Maestro Spok sobe ao palco com 20 minutos de atraso. Algo raro, e até curioso, por se tratar de uma apresentação numa unidade Sesc, notório pela pontualidade de suas atividades. Impecavelmente vestido com terno e colete cor de chumbo e ainda um chapéu preto, Spok carrega um sax tenor em uma mão e um sax alto na outra.
Sorri para os colegas já postados no cenário, e, cuidadosamente, coloca os instrumentos nos suportes. Pega o microfone e explica a razão do atraso: um saxofone quebrou momentos antes do show.
Para seu alívio, foi socorrido pelo amigo Teco Cardoso, um dos maiores nomes da música instrumental brasileira, que levou um sax substituto para o pernambucano. Ex-aluno de Moacir Santos, Cardoso sentou na plateia com a companheira, Mônica Salmaso, que distribuiu sorrisos e selfies, fazendo o público do Sesc Consolação esquecer da demora.
Para não perder tempo, Spok e seu quinteto, formado pelo lendário baterista Adelson Silva, os guitarristas Renato Bandeira e Liêve Ferreira e ainda o baixista Helio Silva, começam o espetáculo num ritmo alucinante.
No melhor estilo de seu jazz frevo, que flerta com o bebop, Spok e seus colegas incendeiam o Teatro Anchieta com três frevos de rua, de sua autoria: "Moraes É Frevo", "Mestre Giba" e "Passo de Anjo".
A cascata frenética de notas, seja do sopro de Spok ou das cordas dos excelentes Renato Bandeira e Liêve Ferreira, deixaria Charlie Parker e Dizzy Gillespie satisfeitos. A verborragia musical não é cansativa graças a dinâmica entre os músicos, que parecem brincar entre escalas pentatônicas e fraseados típicos do frevo.
Mas o espetáculo não é só de música instrumental. Spok é um verdadeiro mestre de cerimônias. Não à toa, ele subverteu o modus operandi dos condutores de orquestras, sempre de costas para o público. Seja com seu quinteto, ou mesmo nas ruas de Recife, ele é o cara da linha de frente.

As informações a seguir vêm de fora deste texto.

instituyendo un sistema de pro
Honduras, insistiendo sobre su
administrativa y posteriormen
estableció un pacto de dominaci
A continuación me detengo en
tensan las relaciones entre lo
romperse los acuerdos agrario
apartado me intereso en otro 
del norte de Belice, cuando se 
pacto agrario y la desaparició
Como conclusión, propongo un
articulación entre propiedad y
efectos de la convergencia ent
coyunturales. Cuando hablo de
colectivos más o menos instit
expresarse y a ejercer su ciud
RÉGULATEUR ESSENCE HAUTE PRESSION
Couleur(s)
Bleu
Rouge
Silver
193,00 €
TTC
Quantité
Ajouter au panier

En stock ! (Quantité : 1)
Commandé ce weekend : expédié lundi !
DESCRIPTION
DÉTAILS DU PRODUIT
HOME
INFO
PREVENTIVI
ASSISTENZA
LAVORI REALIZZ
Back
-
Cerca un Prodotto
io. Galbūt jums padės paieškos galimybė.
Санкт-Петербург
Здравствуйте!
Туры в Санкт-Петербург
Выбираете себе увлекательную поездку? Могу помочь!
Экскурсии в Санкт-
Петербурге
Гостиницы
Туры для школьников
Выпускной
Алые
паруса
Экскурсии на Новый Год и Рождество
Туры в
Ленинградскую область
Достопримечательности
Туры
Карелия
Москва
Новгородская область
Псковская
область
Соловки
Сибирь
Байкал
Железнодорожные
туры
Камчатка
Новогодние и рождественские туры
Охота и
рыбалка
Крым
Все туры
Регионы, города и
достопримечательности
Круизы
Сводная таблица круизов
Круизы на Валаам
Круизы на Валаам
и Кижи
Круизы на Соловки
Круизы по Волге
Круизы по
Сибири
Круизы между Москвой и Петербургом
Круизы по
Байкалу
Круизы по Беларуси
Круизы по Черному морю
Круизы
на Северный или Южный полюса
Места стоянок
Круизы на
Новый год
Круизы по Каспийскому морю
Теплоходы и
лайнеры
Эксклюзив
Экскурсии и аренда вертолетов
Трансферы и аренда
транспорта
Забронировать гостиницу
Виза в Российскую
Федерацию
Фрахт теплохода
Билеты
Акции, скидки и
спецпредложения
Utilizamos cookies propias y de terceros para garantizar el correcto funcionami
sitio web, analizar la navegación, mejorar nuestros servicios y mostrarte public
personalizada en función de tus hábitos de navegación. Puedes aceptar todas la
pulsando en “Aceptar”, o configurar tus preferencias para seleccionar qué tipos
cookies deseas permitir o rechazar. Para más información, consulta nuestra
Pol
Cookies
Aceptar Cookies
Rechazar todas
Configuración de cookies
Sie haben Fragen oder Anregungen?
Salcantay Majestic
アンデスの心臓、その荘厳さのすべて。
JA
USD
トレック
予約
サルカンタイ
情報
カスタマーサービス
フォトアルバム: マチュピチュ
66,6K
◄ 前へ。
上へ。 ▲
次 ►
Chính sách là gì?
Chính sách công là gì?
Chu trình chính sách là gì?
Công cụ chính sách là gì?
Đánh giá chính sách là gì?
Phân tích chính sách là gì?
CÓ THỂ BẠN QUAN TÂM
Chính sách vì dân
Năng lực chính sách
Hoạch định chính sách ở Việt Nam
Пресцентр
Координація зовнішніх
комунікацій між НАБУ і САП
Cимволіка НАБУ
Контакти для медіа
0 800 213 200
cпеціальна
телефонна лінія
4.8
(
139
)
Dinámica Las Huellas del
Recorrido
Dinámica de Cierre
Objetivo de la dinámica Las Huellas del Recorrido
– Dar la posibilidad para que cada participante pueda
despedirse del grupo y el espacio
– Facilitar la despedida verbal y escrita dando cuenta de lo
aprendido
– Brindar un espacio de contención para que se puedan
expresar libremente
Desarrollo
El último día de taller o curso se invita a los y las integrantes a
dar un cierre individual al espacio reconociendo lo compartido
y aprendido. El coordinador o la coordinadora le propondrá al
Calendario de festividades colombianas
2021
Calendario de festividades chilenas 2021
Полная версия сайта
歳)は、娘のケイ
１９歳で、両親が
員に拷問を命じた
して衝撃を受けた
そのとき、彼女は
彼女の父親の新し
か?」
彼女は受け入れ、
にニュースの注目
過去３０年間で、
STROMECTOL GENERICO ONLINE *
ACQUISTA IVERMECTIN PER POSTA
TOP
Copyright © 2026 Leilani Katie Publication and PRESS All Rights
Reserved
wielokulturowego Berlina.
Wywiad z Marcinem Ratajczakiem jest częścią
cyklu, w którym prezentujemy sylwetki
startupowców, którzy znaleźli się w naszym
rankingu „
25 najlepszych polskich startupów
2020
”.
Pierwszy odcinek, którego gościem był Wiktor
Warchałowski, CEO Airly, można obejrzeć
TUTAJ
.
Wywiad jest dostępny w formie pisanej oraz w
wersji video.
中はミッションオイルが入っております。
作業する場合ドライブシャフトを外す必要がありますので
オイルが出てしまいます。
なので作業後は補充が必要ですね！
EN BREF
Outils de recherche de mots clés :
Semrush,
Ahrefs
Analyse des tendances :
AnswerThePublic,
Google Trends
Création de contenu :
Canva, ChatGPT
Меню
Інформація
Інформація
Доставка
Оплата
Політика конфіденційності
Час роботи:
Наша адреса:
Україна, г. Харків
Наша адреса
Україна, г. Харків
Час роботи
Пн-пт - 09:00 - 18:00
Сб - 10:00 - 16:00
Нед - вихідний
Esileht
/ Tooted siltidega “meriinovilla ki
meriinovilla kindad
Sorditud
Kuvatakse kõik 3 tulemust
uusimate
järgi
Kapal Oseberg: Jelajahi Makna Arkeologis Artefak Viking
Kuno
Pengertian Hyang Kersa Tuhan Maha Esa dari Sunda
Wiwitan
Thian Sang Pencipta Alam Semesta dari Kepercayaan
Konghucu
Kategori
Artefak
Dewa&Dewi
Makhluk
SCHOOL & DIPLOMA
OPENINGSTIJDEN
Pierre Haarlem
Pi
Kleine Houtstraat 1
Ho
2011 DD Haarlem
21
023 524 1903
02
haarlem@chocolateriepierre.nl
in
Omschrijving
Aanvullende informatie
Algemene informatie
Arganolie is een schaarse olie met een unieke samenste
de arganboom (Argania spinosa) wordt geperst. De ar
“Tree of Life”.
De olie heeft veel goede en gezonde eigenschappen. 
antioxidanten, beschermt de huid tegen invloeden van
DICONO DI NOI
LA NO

Spok conta histórias. Suas memórias pessoais se misturam com a própria história do frevo. Didático, ainda explica sobre as variações do gênero, que afirma ser ao lado do chorinho, os únicos estilos instrumentais autóctones brasileiros.
Arrancou gargalhadas do público ao contar sobre o início de sua carreira. Com apenas 13 anos, ia escondido dos pais a um cabaré. Lá, da janela, ficava admirando um saxofonista chamado Calixto. Sempre embriagado no palco, seu ídolo pueril tocava literalmente trançando as pernas na Rosa Drinks, casa noturna na cidade de Abreu e Lima, região metropolitana de Recife.
Antes de executar "Três da Tarde", conta a história do clássico frevo, composto nos anos 1940 por Lídio Macacão. Lídio era cozinheiro do Náutico, onde trabalhava vestido de macacão, daí a razão de seu apelido.
Os três acordes iniciais da música foram inspirados num antigo carrilhão do prédio do Diário de Pernambuco, que tocava de hora em hora, no centro de Recife. Macacão marcou para receber uma dívida ao meio-dia, mas o penhorado chegou apenas às três da tarde. Com fome, pois dependia do dinheiro para almoçar, fez a melodia do frevo e guardou na memória, Lídio compunha de ouvido e depois pedia para algum músico escrever a partitura.
"Recife, Cidade Lendária", de Capiba, e "Frevo Diabo", de Edu Lobo e Chico Buarque, foram pontos altos dos arranjos jazzísticos do quinteto, com solos marcantes de Spok. O maestro ainda se emocionou ao falar da cultura popular nordestina e recitar uma quadra que lembrava seu pai.
Após o final do show, quando os roadies já recolhiam instrumentos e equipamentos de som, Spok foi tocando em meio a plateia que já se retirava. Tudo terminou em um surpreendente Carnaval fora de época, com direito até o hino de Pernambuco no saguão do sisudo Teatro Anchieta.